WINDSOR TERRACE, Brooklyn (PIX11) — This round goes to New York City.
After a Staten Island judge struck down the city’s toddler mask mandate, another judge ruled the mandate can stay in effect until an appeal is heard.
“You have everything in New York City open and only toddlers have to mask,” said Danyela Egorov, a mother of a 4-year-old. “I’m very disappointed.” Egorov couldn’t believe the roller coaster of a ride Friday.
First, a Staten Island judge struck down the toddler mask mandate, calling it “arbitrary, capricious and unreasonable.” Then late Friday night, a judge stayed the order that would’ve lifted the mask mandate for 2- to 4-year-olds in New York City day care centers and pre-K while Mayor Adams and the city appeal the ruling.

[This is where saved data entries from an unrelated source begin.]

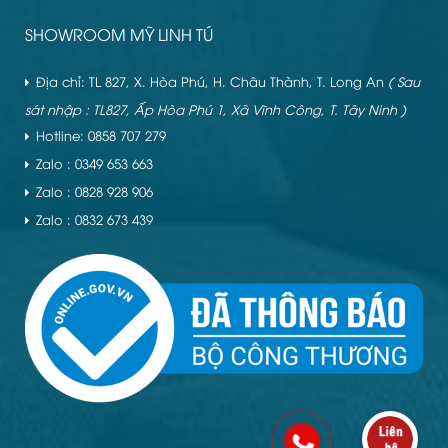
SHOWROOM MỸ LINH TÚ
Địa chỉ: TL 827, X. Hòa Phú, H. Châu Thành, T. Long An
( Sau
sát nhập : TL827, Ấp Hòa Phú 1, Xã Vĩnh Công, T. Tây Ninh )
Hotline: 0858 707 279
Zalo : 0349 653 663
Zalo : 0828 928 906
Zalo : 0832 673 439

Egorov and ten petitioners and hundreds of other parents went to court to allow their pre-K children to finish out their school year without masks. She says for her son Max wearing a mask has had a detrimental effect.
“He has only three more months to preschool,” Egorov said. “He needs to see his teachers and see his friends’ faces and be ready for kindergarten.”
Michael Chessa is the lawyer for the parents. “I want parents to choose what’s best for their children. We’re not anti-mask, we are pro-parental choice,” Chessa said.
The teachers union responded to the toddler mask mandate debate. “The mask mandate for the youngest children is now in the courts. While it works its way through the legal process, we need to keep the focus on other measures that are helping to keep schools safe — encouraging vaccinations for those eligible, aggressive testing, and following cleaning and ventilation protocols,” UFT President Michael Mulgrew said in a written statement.
“We have no vaccine product for anyone under 5, and they remain our most vulnerable population,” Dr. Ashwin Vasan, the NYC Health Commissioner, said at a news conference.
With coronavirus cases rising because the BA.2 variant is 50% more transmissible than omicron, Vasan was wearing a mask at the news conference and encouraging New Yorkers to get booster shots and to wear masks in indoor public settings.